Run-and-tumble motion is a pattern of locomotion exhibited by certain microorganisms, most notably flagellated bacteria such as Escherichia coli. The movement consists of alternating phases: a “run,” during which the organism propels itself in a relatively straight trajectory, and a “tumble,” a brief reorientation event that changes the swimming direction.
Mechanism
- Run phase – Bacterial flagella rotate counter‑clockwise (as viewed from the cell body), causing the helical filaments to bundle together and act as a propulsive unit. This generates a forward thrust that moves the cell at speeds of 20–30 µm s⁻¹ in aqueous environments.
- Tumble phase – A reversal of rotation to clockwise in one or more flagella disrupts the bundle, causing the filaments to splay outward. The resulting loss of coordinated thrust leads to a rapid, stochastic reorientation of the cell body, typically lasting 0.1–0.2 seconds. After the tumble, flagella resume counter‑clockwise rotation and a new run begins in a different direction.
Chemotactic Regulation
Run-and-tumble behavior is modulated by chemotaxis signaling pathways that allow bacteria to navigate chemical gradients. In the presence of attractants, the frequency of tumbles decreases, lengthening runs toward higher concentrations. Conversely, repellents increase tumble frequency, promoting movement away from unfavorable environments. The underlying molecular circuitry involves chemoreceptors (MCPs), the CheA/CheY phosphorelay, and motor switch proteins that control flagellar rotation.
Mathematical Modeling
The stochastic nature of run-and-tumble motion is frequently described using random walk models. Key parameters include:
- Run length distribution (often approximated by an exponential decay)
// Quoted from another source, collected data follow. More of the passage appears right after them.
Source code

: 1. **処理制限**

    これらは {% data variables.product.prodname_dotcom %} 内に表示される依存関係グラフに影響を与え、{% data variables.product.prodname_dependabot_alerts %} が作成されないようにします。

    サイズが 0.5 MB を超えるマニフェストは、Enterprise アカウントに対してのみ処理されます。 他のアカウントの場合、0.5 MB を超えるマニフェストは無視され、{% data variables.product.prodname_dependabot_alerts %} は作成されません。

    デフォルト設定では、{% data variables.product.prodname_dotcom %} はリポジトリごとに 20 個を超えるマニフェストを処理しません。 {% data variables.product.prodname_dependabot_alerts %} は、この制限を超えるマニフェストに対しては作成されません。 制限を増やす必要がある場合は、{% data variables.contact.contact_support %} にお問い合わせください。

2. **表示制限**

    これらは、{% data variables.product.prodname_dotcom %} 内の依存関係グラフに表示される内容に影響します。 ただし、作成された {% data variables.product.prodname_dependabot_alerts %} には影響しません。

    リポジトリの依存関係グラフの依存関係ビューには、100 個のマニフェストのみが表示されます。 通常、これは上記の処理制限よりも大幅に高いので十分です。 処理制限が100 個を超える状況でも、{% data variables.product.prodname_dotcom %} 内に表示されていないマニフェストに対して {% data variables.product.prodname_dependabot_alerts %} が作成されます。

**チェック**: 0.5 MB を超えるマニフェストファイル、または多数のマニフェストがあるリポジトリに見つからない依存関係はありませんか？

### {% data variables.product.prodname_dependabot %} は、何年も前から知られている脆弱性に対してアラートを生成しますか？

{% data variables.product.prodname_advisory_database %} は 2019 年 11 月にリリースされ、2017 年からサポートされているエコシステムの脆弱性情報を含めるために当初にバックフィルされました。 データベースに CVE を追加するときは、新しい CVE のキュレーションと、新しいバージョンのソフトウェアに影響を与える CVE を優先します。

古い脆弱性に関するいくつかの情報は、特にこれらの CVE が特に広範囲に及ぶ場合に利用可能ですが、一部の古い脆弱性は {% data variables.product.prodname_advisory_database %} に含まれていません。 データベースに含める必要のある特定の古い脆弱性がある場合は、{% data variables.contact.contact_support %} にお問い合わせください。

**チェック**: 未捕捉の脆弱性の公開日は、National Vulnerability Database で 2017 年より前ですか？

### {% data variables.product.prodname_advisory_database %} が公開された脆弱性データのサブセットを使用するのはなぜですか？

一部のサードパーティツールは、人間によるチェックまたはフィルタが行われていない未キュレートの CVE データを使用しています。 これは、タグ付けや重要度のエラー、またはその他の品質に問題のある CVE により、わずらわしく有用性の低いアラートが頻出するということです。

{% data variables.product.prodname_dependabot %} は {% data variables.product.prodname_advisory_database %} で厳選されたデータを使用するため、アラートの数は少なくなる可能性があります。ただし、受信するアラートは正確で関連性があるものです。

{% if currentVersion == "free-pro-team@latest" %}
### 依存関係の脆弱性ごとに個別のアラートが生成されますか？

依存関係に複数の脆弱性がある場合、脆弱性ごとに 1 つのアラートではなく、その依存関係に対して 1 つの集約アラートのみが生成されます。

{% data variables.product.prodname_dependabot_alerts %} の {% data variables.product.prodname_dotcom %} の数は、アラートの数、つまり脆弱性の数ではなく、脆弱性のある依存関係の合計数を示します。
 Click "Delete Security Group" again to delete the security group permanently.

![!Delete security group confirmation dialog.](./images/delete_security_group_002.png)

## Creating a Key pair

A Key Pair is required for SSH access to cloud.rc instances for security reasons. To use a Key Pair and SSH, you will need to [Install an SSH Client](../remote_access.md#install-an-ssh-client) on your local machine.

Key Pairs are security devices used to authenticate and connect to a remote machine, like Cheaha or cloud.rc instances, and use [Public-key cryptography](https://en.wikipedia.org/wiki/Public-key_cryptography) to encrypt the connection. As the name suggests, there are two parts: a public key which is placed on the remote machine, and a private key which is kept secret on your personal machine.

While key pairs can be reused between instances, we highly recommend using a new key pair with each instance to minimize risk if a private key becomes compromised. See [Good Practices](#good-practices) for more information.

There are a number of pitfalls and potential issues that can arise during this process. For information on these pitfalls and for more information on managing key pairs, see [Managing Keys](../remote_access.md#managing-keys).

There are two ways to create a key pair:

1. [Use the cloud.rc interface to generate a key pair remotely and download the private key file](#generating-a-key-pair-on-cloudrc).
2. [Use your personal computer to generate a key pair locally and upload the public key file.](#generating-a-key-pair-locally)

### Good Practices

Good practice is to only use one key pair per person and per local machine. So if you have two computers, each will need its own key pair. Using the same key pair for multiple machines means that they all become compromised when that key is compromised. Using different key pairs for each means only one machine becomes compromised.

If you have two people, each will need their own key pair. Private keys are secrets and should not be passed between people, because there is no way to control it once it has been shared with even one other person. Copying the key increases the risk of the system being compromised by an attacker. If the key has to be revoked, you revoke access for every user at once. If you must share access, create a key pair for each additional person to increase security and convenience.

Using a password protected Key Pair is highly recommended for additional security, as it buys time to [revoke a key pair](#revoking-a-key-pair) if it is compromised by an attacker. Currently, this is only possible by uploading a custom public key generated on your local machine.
- Tumbling rate (λ), typically expressed as tumbles per second
- Rotational diffusion during runs, which influences the effective persistence length of trajectories
These models have been employed to predict bacterial dispersion, colony expansion, and the efficiency of nutrient foraging.
Biophysical Significance
Run-and-tumble motion enables microorganisms to explore their environment efficiently despite low Reynolds numbers, where viscous forces dominate inertial effects. By alternating between directed motion and random reorientation, cells can sample spatial information without the need for complex sensory apparatus.
Applications and Research
Understanding run-and-tumble dynamics informs several fields:
- Microbial ecology – Insight into population distribution and biofilm formation.
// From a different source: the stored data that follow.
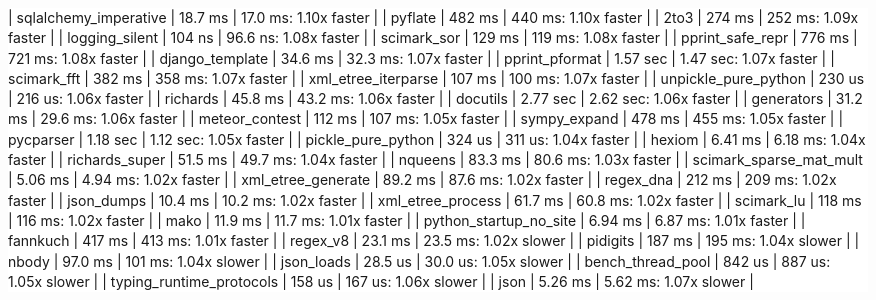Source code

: | sqlalchemy_imperative      | 18.7 ms                                                | 17.0 ms: 1.10x faster                                                   |
| pyflate                    | 482 ms                                                 | 440 ms: 1.10x faster                                                    |
| 2to3                       | 274 ms                                                 | 252 ms: 1.09x faster                                                    |
| logging_silent             | 104 ns                                                 | 96.6 ns: 1.08x faster                                                   |
| scimark_sor                | 129 ms                                                 | 119 ms: 1.08x faster                                                    |
| pprint_safe_repr           | 776 ms                                                 | 721 ms: 1.08x faster                                                    |
| django_template            | 34.6 ms                                                | 32.3 ms: 1.07x faster                                                   |
| pprint_pformat             | 1.57 sec                                               | 1.47 sec: 1.07x faster                                                  |
| scimark_fft                | 382 ms                                                 | 358 ms: 1.07x faster                                                    |
| xml_etree_iterparse        | 107 ms                                                 | 100 ms: 1.07x faster                                                    |
| unpickle_pure_python       | 230 us                                                 | 216 us: 1.06x faster                                                    |
| richards                   | 45.8 ms                                                | 43.2 ms: 1.06x faster                                                   |
| docutils                   | 2.77 sec                                               | 2.62 sec: 1.06x faster                                                  |
| generators                 | 31.2 ms                                                | 29.6 ms: 1.06x faster                                                   |
| meteor_contest             | 112 ms                                                 | 107 ms: 1.05x faster                                                    |
| sympy_expand               | 478 ms                                                 | 455 ms: 1.05x faster                                                    |
| pycparser                  | 1.18 sec                                               | 1.12 sec: 1.05x faster                                                  |
| pickle_pure_python         | 324 us                                                 | 311 us: 1.04x faster                                                    |
| hexiom                     | 6.41 ms                                                | 6.18 ms: 1.04x faster                                                   |
| richards_super             | 51.5 ms                                                | 49.7 ms: 1.04x faster                                                   |
| nqueens                    | 83.3 ms                                                | 80.6 ms: 1.03x faster                                                   |
| scimark_sparse_mat_mult    | 5.06 ms                                                | 4.94 ms: 1.02x faster                                                   |
| xml_etree_generate         | 89.2 ms                                                | 87.6 ms: 1.02x faster                                                   |
| regex_dna                  | 212 ms                                                 | 209 ms: 1.02x faster                                                    |
| json_dumps                 | 10.4 ms                                                | 10.2 ms: 1.02x faster                                                   |
| xml_etree_process          | 61.7 ms                                                | 60.8 ms: 1.02x faster                                                   |
| scimark_lu                 | 118 ms                                                 | 116 ms: 1.02x faster                                                    |
| mako                       | 11.9 ms                                                | 11.7 ms: 1.01x faster                                                   |
| python_startup_no_site     | 6.94 ms                                                | 6.87 ms: 1.01x faster                                                   |
| fannkuch                   | 417 ms                                                 | 413 ms: 1.01x faster                                                    |
| regex_v8                   | 23.1 ms                                                | 23.5 ms: 1.02x slower                                                   |
| pidigits                   | 187 ms                                                 | 195 ms: 1.04x slower                                                    |
| nbody                      | 97.0 ms                                                | 101 ms: 1.04x slower                                                    |
| json_loads                 | 28.5 us                                                | 30.0 us: 1.05x slower                                                   |
| bench_thread_pool          | 842 us                                                 | 887 us: 1.05x slower                                                    |
| typing_runtime_protocols   | 158 us                                                 | 167 us: 1.06x slower                                                    |
| json                       | 5.26 ms                                                | 5.62 ms: 1.07x slower                                                   |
- Synthetic biology – Engineering of motility patterns in designed microbial systems.
- Robotics – Development of micro‑robots that emulate bacterial navigation strategies.
- Medical science – Investigation of pathogen dispersal and infection mechanisms.
Historical Context
The term “run-and-tumble” was introduced in the 1970s following microscopic observations of E. coli motility by scientists such as Howard Berg and colleagues. Their pioneering work quantified the statistical properties of runs and tumbles, establishing the framework for subsequent theoretical and experimental studies.